1 (« souveraineté juridictionnelle »)
La législation de l’UE s’applique, mais son exécution est limitée en pratique.
Service, technologie ou activité sous le contrôle exclusif de tiers non européens.
2 (« souveraineté des données »)
La législation de l’UE est applicable et exécutoire.
D’importantes dépendances demeurent (service, technologie ou activité sous contrôle indirect de tiers non européens).
3 (« résilience numérique »)
La législation de l’UE est applicable et exécutoire.
Les acteurs européens exercent une influence significative mais pas totale (service, technologie ou activité sous contrôle marginal de tiers non européens).
4 (« souveraineté numérique complète »)
Technologie et activité sous contrôle européen total, sujettes seulement à la législation de l’UE, avec aucune dépendance critique à du non européen.

● Enregistrements:
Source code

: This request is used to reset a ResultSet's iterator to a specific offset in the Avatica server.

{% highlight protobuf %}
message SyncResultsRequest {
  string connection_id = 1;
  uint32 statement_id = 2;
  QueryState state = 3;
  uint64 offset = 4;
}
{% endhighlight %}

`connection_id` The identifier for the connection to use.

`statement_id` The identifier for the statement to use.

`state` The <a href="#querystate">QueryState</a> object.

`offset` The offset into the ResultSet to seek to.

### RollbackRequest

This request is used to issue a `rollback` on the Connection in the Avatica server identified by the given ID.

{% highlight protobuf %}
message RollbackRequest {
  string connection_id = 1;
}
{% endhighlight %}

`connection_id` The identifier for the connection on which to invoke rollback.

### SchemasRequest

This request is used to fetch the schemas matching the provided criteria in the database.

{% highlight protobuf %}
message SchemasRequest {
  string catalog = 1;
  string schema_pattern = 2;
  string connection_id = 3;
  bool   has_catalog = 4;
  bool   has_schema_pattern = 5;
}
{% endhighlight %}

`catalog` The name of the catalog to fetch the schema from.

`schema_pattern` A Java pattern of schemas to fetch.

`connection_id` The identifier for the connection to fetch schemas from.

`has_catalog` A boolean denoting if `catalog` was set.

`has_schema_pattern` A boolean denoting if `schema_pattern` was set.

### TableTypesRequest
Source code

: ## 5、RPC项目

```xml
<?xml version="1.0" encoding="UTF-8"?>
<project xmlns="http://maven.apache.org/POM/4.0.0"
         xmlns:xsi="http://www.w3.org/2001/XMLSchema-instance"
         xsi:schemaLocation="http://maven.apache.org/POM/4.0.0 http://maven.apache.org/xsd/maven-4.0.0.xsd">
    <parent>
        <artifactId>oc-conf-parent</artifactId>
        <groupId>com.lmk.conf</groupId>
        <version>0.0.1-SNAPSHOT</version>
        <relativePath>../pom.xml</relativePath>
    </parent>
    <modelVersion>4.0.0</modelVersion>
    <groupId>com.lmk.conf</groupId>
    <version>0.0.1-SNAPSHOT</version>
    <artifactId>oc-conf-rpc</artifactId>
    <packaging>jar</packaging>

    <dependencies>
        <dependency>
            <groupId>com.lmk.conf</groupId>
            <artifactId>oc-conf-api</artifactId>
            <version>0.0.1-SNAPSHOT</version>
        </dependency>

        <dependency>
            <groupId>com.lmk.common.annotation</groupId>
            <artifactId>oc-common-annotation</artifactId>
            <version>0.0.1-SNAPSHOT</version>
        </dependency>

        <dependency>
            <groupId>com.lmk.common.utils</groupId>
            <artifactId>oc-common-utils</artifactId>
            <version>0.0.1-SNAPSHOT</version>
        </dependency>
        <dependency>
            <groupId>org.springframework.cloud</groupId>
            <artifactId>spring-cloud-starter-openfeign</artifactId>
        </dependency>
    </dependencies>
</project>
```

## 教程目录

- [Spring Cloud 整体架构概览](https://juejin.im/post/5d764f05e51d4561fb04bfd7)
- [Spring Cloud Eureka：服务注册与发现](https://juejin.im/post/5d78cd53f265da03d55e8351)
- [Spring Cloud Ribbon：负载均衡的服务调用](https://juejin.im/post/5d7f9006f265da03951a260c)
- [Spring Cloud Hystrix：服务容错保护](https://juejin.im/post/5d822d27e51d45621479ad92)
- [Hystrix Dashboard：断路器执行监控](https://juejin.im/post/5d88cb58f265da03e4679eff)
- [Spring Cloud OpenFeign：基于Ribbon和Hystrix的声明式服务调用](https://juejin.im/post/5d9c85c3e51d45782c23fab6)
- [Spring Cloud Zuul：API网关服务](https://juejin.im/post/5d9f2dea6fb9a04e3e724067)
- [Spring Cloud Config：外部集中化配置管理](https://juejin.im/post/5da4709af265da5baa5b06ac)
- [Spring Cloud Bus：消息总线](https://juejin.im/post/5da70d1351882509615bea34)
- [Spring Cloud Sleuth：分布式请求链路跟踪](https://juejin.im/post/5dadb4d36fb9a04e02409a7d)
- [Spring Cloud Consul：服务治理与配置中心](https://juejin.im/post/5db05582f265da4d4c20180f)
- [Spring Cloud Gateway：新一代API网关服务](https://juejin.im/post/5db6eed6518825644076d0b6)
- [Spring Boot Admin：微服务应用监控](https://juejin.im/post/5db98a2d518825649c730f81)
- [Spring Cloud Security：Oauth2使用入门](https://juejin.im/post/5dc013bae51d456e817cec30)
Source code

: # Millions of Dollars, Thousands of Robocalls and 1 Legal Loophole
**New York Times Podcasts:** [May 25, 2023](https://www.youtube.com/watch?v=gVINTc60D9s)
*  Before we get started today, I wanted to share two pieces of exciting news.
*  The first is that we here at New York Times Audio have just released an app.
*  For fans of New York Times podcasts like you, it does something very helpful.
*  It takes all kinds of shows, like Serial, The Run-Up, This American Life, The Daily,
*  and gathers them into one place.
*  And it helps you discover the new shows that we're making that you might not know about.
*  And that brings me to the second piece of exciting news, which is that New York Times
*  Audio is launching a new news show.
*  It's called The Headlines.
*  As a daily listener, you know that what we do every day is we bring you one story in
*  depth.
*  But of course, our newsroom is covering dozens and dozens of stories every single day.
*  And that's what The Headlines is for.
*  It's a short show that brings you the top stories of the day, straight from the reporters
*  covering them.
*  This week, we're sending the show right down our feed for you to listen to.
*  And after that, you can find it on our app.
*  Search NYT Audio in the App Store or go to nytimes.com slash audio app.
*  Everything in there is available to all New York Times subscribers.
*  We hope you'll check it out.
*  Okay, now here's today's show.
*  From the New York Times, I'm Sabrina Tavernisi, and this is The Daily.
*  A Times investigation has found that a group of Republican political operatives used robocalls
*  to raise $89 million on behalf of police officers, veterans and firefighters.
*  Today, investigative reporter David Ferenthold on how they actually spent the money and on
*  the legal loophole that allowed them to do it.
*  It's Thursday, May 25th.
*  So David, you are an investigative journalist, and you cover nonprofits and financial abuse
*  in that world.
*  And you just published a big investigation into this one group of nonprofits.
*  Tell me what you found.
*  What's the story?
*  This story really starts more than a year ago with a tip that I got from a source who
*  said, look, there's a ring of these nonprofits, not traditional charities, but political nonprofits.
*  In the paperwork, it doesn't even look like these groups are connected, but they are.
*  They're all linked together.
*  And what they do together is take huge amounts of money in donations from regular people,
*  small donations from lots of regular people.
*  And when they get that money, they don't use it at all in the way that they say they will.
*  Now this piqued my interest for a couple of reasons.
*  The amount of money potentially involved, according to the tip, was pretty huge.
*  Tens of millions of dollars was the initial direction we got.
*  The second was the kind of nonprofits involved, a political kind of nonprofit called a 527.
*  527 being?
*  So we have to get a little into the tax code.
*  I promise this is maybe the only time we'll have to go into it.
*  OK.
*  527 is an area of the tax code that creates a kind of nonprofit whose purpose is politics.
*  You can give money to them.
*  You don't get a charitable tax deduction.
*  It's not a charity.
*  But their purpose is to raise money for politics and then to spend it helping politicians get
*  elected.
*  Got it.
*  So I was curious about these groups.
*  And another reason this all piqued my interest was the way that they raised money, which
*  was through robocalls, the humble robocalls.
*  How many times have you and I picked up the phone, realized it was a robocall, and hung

● Objectif: Extrayez mot pour mot, dans le texte sur les niveaux de souveraineté numérique, le passage qui s'ouvre sur les mots contenant « Service, technologie ou activité sous le » et se ferme sur « indirect de tiers non européens). ».

● Résultat:
Service, technologie ou activité sous le contrôle exclusif de tiers non européens.
2 (« souveraineté des données »)
La législation de l’UE est applicable et exécutoire.
D’importantes dépendances demeurent (service, technologie ou activité sous contrôle indirect de tiers non européens).